It’s been several months since I’ve posted here, because I’ve been facing some difficulty in my playing. I’ve had a great deal of pain at the joint where the thumb meets the hand. At first I thought it was tendonitis, but it seems more likely that it’s arthritis. The pain is coming from the angle at which I’m holding the shakuhachi, and from the excess pressure I’m using to grip it.
For the past few months, I’ve been working with a teacher of the Alexander Technique (who is also a recorder player, so is familiar with an instrument of this type) to try to figure out how to hold the flute in what Alexander called the “position of mechanical advantage.” This has made me rethink a lot of what I do with my body: not just my thumb and hand, but also my shoulder and how I breathe.
It’s become apparent that the pain in my thumb will most likely not go away if I continue as I was, so I have begun the frustrating path of learning to play with my right hand on top of the flute instead of on the bottom. This is a surprisingly difficult change, as all the muscle memory that has built up in two years of learning the instrument has to change. While the fingers still cover two holes, they do so at different angles, and they perform differently when playing.
At first, it was hard to play any notes because of leakages. I’ve gotten to the point now where I can play most notes without leakages (when my teacher tried switching hands, she couldn’t play very much either), and my fingers are getting used to their new positions.

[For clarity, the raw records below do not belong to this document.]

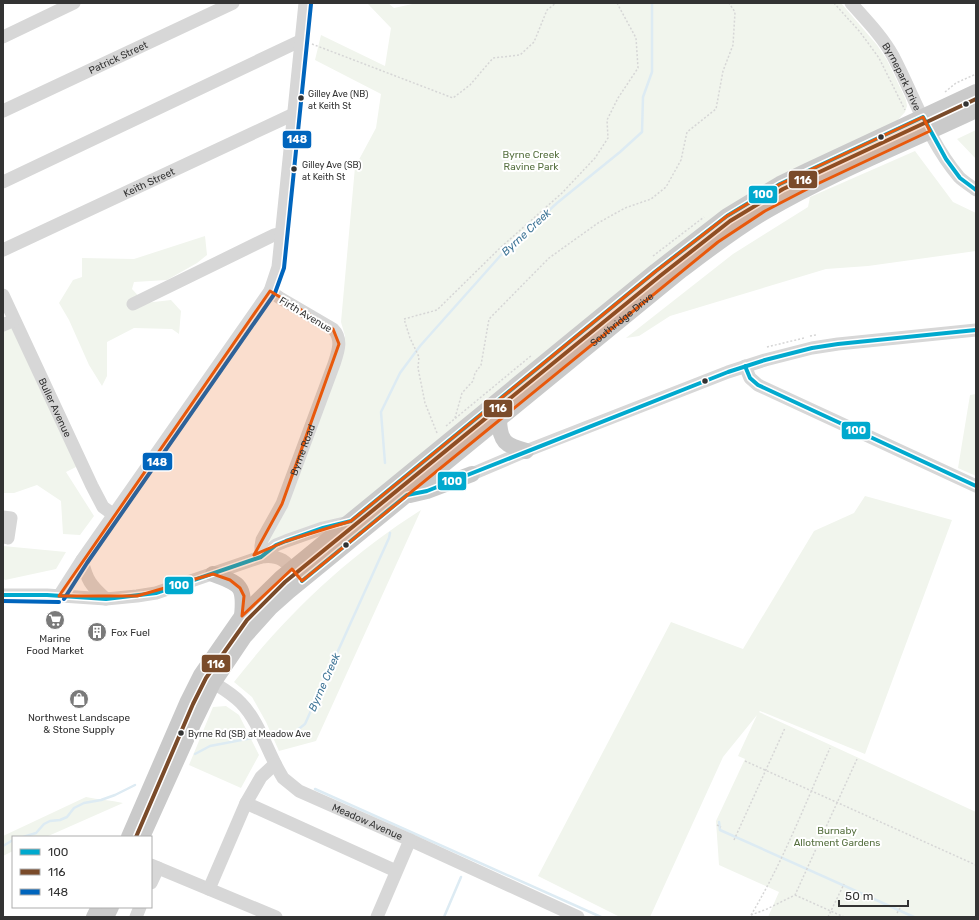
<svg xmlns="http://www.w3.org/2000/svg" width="979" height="920" font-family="Rubik,sans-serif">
  <rect width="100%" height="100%" fill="#fff"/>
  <path fill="#f1f5ed" d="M369,3H388L394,8L417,3H841L877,45L887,60L906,100L907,106L905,112L896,122L806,164L346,517L268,544L266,539L344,343L345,336L341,322L355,167L376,128L381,94L315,60L321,35L385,66L391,28L368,4Z
    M976,130V159L957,139Z
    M915,151L953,202L976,213V251L868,266L826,269L670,316L639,336L626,338L733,254L808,207L810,197Z
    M205,236L207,255L197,263L167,280L134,282L132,289L145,303L171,300L181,311L179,334L172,329L134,328L107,342V376L102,386L89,365L69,320L59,303L73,280L82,277V258L134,259Z
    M11,322L78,466L66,472L94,516L80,535L63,534L61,501L37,485L14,493H3V325Z
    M976,394V476L958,468L970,395Z
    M865,496L952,520L865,754L760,711L759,712L976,812V917H768L779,892L719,865L716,821L745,759L738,756L757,715L723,757L650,917H620L538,876L671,622L743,649L814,531L854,513Z
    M421,510L316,741L279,751L266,722L252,697L234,682C287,614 348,556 421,510Z
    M3,546L66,552L56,569L5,580L3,578Z
    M226,706L239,715L259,755L241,788L189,765L213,707Z
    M86,797C99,800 111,800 123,803L46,837H13V851L3,856V836Z"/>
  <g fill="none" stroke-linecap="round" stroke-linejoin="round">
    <path stroke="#ddebf3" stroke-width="2.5" d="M385,463L381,412L400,373L420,346L501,255L557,203L620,152L642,132L643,97L652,72V3
      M266,736L291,735L305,724L389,538L390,533
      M195,754L210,746L257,737
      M315,789L601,917
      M719,822L720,830L914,917
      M23,837L36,833L44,824L50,821L60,820L67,817L74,808L84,803L101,800L115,795L135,785
      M3,846L13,840
      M444,917L461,877"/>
    <path stroke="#d6d6d6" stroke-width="1.5" stroke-dasharray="2 2" stroke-linecap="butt" d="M834,3L860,32L879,58L905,110
      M312,44L453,98L470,85L493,58L520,55L534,42L547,10L556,3
      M945,92L956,83L976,74
      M653,256L704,217
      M810,336L816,335
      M767,347L804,338
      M455,418L462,393L473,381L475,373L481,365L489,319L549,258L598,223L625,208L651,199L666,187L681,160L687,132L716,109L723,71L733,45L735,12L729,3
      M446,426L532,355
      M437,433L425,403L418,368L419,357L410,338L404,319L437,310L500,248L562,193L595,158L608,138L607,120L618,98L638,68L636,38L617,3
      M745,761L976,865
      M717,825L721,827
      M734,840L785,728
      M795,895L844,917
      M897,913L900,908
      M751,915L767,909L795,895L857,759
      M751,915C783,862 805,804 830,748
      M828,917L844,884
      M975,917L976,915"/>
    <g stroke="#d7d7d7" stroke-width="13">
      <path id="s1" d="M851,3C866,20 882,36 893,56C914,96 929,142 959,177C964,182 971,186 976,190"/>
      <path d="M3,37L74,3"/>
      <path id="s2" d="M3,111L233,3"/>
      <path d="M3,182L302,40"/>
      <path id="s3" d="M3,250L294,114"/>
      <path id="s4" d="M3,295L92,486L103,507L114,515"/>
      <path d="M133,304L274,235L282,233"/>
      <path d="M3,325L14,320"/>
      <path d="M745,366L750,378L758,385L976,486"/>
      <path d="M472,474L526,451L728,372L765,360L812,348L838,344L976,330"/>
      <path d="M3,517L11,518L8,538L3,537"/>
      <path id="s5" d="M261,557V546L262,540L282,504L334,364C338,352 343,339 333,329L280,298L270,291"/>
      <path d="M261,557L276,545L286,541L323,528L349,522"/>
      <path d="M82,560C87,580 90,585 106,599"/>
      <path d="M3,595H47L106,599L137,596L156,593L261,557C280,554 287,562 298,576"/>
      <path d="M59,596L82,560L270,291L278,267L305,3"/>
      <path id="s6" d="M206,678C218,686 231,692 241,703C258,720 267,750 279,771L283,778L299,791L410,840L578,917"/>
      <path d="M275,764L261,777L246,803L396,871"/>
      <path d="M151,865L276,917"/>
      <path d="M151,883L158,868"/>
      <path d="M209,889L246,803"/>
      <path d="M136,917L140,907"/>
      <path d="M377,917L410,840"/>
    </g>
    <g stroke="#cacaca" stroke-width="16">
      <path d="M499,420C500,442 505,445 526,451"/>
      <path d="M410,495L427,491L472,474"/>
      <path d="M213,574C241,584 245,586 242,616"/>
      <path d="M129,837L188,701L201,675L242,616L281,578L656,271L727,216L780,184L807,171L976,92"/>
      <path id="s7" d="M142,837L194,722L213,683L244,637L271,607L289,591L679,272C707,251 735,229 766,211C833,172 906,143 976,110"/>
      <path d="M94,917L99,907"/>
      <path d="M106,917L111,907"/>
    </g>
    <g stroke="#fff" stroke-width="7">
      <path id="bus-1" d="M923,117L946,159L960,178L976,190
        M745,366L750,378L758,385L976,486
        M302,581L407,495L427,491L728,372L765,360L812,348L838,344L976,330
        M3,595H47L106,599L156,593L261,557L276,545L286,541L323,528L351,521L656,271L727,216L780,184L923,117"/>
    </g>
    <g stroke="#fff" stroke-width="7">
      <path id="bus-2" d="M136,837L193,704L206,678L247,620L285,582L660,276L730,221L783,189L976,99"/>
    </g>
    <g stroke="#fff" stroke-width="7">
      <path id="bus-3" d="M64,599L87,563L275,293L284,268L311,4
        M3,601L59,602"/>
    </g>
    <use href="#bus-1" stroke="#00a9ce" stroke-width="4"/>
    <use href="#bus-2" stroke="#7a4b2a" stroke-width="4"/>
    <use href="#bus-3" stroke="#0065bd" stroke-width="4"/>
  </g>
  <path fill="#e8590c" fill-opacity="0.2" stroke="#e8590c" stroke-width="3" stroke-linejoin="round" d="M923,117L930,131L815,185L765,211L718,242L302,581L292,569L242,616L244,596L240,588L230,580L213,574L137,596H59L270,291L333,329L339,344L282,504L254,555L286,541L351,521L656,271L727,216L780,184Z"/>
  <defs>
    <g id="supermarket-disc" transform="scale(1)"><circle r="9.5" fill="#7a7a7a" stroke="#fff"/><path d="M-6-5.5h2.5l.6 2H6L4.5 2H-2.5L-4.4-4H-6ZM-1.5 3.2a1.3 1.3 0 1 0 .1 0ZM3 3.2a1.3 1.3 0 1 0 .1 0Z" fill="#fff"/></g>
    <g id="building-disc" transform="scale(1)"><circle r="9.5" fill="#7a7a7a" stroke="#fff"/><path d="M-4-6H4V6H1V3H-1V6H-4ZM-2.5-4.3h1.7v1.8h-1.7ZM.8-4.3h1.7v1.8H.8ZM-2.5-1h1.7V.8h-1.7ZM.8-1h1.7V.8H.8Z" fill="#fff"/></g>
    <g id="shop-disc" transform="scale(1)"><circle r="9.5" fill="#7a7a7a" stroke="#fff"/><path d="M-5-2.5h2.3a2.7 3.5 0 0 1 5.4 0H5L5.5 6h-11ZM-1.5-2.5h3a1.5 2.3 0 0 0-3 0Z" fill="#fff"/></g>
  </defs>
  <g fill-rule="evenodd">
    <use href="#supermarket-disc" x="55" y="620"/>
    <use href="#building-disc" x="97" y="632"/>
    <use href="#shop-disc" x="79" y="699"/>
  </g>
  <g fill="#333" stroke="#fff" stroke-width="1.5">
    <circle cx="301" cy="98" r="3.5"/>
    <circle cx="966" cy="104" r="3.5"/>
    <circle cx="881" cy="137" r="3.5"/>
    <circle cx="294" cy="169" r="3.5"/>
    <circle cx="705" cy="381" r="3.5"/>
    <circle cx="346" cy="545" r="3.5"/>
    <circle cx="181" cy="733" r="3.5"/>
  </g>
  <g text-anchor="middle" stroke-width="4" stroke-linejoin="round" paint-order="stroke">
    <g font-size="9" fill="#333" stroke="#fff" text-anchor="start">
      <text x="308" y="97">Gilley Ave (NB)<tspan x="308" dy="12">at Keith St</tspan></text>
      <text x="302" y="168">Gilley Ave (SB)<tspan x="302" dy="12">at Keith St</tspan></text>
      <text x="188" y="737">Byrne Rd (SB) at Meadow Ave</text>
    </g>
    <g font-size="10" fill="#333" stroke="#fff">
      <text dy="4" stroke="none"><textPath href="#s2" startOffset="127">Patrick Street</textPath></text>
      <text dy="4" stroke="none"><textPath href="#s1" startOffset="90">Byrnepark Drive</textPath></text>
      <text dy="4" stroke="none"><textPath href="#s3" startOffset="161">Keith Street</textPath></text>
      <text transform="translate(306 314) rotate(31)" y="4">Firth Avenue</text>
      <text dy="4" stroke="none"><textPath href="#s7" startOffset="719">Southridge Drive</textPath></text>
      <text dy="4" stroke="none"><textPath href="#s4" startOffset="124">Buller Avenue</textPath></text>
      <text dy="4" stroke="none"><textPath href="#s5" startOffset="116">Byrne Road</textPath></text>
      <text dy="4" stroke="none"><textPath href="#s6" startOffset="225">Meadow Avenue</textPath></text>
    </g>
    <g font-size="10" fill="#56703f" stroke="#fff">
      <text x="531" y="158">Byrne Creek<tspan x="531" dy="12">Ravine Park</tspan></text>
      <text x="837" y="834">Burnaby<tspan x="837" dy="12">Allotment Gardens</tspan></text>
    </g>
    <g font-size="10" fill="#333" stroke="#fff">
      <text x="111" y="636" text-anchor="start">Fox Fuel</text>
      <text x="55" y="642">Marine<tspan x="55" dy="12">Food Market</tspan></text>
      <text x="79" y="721">Northwest Landscape<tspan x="79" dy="12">&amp; Stone Supply</tspan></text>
    </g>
    <g font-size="11" font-style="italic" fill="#3f7597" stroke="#fff">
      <text transform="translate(526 232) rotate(-43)" y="4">Byrne Creek</text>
      <text transform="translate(324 682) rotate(-66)" y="4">Byrne Creek</text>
    </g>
  </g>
  <g stroke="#fff" stroke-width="1.5">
    <rect x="282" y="130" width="30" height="19" rx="4" fill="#0065bd"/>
    <rect x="788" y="170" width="30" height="19" rx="4" fill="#7a4b2a"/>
    <rect x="748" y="185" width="30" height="19" rx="4" fill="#00a9ce"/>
    <rect x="483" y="399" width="30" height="19" rx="4" fill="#7a4b2a"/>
    <rect x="841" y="421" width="30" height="19" rx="4" fill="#00a9ce"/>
    <rect x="142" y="452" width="31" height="19" rx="4" fill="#0065bd"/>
    <rect x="437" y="471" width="30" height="20" rx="4" fill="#00a9ce"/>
    <rect x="164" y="576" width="30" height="19" rx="4" fill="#00a9ce"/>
    <rect x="201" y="654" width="30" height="19" rx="4" fill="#7a4b2a"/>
  </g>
  <g font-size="11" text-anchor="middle" font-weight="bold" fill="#fff">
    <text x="297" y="143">148</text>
    <text x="803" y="184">116</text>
    <text x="763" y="198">100</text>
    <text x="498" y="412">116</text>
    <text x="856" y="434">100</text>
    <text x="157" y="466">148</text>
    <text x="452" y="485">100</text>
    <text x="179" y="589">100</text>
    <text x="216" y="668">116</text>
  </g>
  <rect width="979" height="920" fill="none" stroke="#333333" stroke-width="8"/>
  <rect x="12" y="836" width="140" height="72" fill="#ffffff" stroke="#adadad"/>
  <rect x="20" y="849" width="20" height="6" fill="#00a9ce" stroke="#adadad"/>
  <text x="48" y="856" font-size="12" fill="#333333">100</text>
  <rect x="20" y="869" width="20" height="6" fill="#7a4b2a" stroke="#adadad"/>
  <text x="48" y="876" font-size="12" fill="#333333">116</text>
  <rect x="20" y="889" width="20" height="6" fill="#0065bd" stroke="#adadad"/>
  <text x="48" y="896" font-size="12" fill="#333333">148</text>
  <path d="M839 900v6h69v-6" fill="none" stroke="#333333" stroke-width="2"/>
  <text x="845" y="900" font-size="12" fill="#333333" stroke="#ffffff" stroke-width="3" paint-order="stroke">50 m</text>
</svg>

One thing I’ve done to help hold the flute more comfortable is I’ve added a thumb rest. This was recommended by a number of players who have had thumb pain (which I have found is quite common). Some use a recorder thumb rest, which is a plastic device that clips onto the instrument. One person recommended tying a leather thong around the instrument. But my Alexander teacher made a suggestion that has proved to be the easiest: Blu-Tak.
Take a small piece of Blu-Tak and position it where it will provide support. It’s easy to move and place anywhere, it sticks to the flute without damaging it, and is easy to remove. Using a thumb rest means that the hand doesn’t grip as hard to hold the flute, which is a slippery piece of bamboo, reducing a bit of stress when playing.